Świąteczne menu na 2016 rok już niedługo będzie reklamowane na stronie KFC w Japonii i nawet jeśli nie rozumiesz japońskiego, obrazki na pewno będą wyglądały bardzo zachęcająco, od świątecznego kubełka, do najlepszej jakości kurczaka z rożna.
Gwiazdkowi chłopcy, Islandia
Przez 13 nocy w okresie Bożego Narodzenia 13 figlarnych, przypominających trolle chłopców schodzi z gór w Islandii, żeby bawić się i psocić. Gwiazdkowi chłopcy (jólasveinarnir lub jólasveinar po islandzku) odwiedzają dzieci w całym kraju przez 13 nocy od Bożego Narodzenia do Trzech Króli. Przez cały ten okres szkraby ustawiają swoje najlepsze buty koło okien z nadzieją na drobne upominki od wszystkich chłopców po kolei. Te niegrzeczne, zamiast prezentów mogą liczyć co najwyżej na zgniłego ziemniaka. Chłopcy, przyodziani w tradycyjne islandzkie stroje, są figlarni i złośliwi, a ich imiona podpowiadają, jakie psoty lubią najbardziej: Stekkjastaur (Kij do owiec), Giljagaur (Prostaczek), Stúfur (Krótki), Þvörusleikir (Lizacz łyżek), Pottaskefill (Lizacz garnków), Askasleikir (Lizacz gisek), Hurðaskellir (Trzaskacz drzwiami), Skyrgámur (Obżartuch jedzący Skyr), Bjúgnakrækir (Złodziej kiełbas), Gluggagægir (Podglądacz), Gáttaþefur (Wąchacz), Ketkrókur (Hak do mięsa) i Kertasníkir (Złodziej świec). Pojedź do Islandii w tym roku i złap je wszystkie!

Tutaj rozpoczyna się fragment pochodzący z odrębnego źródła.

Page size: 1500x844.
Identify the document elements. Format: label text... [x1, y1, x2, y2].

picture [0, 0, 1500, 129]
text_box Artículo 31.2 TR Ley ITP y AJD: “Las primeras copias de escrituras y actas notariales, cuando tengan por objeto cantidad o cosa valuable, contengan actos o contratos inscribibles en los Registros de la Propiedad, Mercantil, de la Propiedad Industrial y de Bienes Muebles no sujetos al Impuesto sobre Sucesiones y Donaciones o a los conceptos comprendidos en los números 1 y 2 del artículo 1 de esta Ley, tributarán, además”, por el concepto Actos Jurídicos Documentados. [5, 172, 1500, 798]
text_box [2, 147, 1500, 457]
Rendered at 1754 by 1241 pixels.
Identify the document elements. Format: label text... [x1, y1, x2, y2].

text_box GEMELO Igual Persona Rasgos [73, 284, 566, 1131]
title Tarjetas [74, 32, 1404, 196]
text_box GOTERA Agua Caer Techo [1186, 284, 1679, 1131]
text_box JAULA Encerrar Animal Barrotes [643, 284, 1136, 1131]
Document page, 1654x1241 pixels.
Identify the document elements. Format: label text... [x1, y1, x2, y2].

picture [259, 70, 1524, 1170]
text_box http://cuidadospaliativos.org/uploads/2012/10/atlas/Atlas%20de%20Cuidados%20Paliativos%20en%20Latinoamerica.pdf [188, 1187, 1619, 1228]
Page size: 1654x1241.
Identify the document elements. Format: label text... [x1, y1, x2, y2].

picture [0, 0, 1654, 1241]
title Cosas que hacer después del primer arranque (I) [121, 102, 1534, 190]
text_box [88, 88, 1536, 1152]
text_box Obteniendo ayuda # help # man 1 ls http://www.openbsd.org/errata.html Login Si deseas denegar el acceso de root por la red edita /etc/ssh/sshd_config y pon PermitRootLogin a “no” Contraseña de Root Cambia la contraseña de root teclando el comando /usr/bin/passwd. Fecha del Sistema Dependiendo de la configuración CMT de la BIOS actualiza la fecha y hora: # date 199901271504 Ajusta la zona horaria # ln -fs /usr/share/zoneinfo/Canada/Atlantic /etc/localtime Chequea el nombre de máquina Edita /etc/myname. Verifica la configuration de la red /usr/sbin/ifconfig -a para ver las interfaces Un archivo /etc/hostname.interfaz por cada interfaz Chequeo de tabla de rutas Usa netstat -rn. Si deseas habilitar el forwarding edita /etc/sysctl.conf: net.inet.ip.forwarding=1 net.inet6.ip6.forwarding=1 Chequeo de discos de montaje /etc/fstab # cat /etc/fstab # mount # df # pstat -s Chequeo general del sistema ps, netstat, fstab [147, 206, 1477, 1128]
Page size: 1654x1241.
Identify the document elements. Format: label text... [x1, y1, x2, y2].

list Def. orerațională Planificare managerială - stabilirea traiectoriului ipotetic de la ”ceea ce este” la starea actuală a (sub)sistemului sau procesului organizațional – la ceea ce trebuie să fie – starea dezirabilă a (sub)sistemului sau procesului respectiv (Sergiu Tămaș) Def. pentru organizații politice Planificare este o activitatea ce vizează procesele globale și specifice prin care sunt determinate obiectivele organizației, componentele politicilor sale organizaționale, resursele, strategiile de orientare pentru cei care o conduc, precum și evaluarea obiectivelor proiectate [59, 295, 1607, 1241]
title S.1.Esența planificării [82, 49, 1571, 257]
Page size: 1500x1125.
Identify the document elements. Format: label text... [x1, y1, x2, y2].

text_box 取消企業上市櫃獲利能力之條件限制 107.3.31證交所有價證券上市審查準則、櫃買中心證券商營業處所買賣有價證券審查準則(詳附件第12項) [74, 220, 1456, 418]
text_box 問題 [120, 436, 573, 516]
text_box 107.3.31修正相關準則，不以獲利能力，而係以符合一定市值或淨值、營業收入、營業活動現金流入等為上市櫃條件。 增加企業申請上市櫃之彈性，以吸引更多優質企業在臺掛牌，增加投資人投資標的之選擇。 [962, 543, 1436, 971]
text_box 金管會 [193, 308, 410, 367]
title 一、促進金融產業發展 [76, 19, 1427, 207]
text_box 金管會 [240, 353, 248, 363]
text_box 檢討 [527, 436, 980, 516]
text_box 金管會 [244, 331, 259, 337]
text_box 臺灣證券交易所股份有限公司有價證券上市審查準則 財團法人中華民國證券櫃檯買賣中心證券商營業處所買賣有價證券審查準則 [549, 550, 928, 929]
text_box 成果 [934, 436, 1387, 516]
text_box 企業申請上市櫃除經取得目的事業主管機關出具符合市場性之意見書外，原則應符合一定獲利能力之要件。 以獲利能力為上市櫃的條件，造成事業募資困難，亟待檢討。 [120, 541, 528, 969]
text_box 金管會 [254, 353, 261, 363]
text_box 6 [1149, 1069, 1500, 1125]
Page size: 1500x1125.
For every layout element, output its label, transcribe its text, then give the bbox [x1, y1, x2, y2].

Dzień Świętego Mikołaja, Niemcy
Święty Mikołaj jeździ na osiołku w nocy 6 grudnia (Mikołajki) i zostawia w butach grzecznych dzieci drobne upominki takie jak monety, czekoladę, pomarańcze i zabawki. Można go spotkać w całym kraju, a szczególnie w Bawarii. Mikołaj czasem odwiedza dzieci w szkole albo w domu i wtedy, żeby dostać swoje słodycze albo prezent, chłopcy i dziewczynki muszą powiedzieć wierszyk, zaśpiewać piosenkę lub namalować obrazek. W skrócie Mikołaj to po prostu świetny gość. Lecz nie zawsze jest różowo. Święty Mikołaj często zabiera ze sobą Pachołka Ruperta (Knecht Ruprecht), który jest podobny do diabła, ma na sobie ciemne ubranie pokryte dzwonkami i nosi brudną brodę. Zawsze ma też ze sobą rózgę lub mały bat, którymi karze niegrzeczne dzieci.
Norwegia
W Norwegii istnieje prawdopodobnie jedna z najdziwniejszych tradycji wigilijnych. Wszyscy chowają tam swoje miotły. Zwyczaj pochodzi sprzed kilku wieków, kiedy ludzie wierzyli, że w Wigilię Bożego Narodzenia czarownice i złe duchy nawiedzają świat i szukają mioteł, na których mogą latać. Do dzisiaj mnóstwo osób przechowuje miotły w najbezpieczniejszym miejscu w domu, żeby ochronić je przed kradzieżą.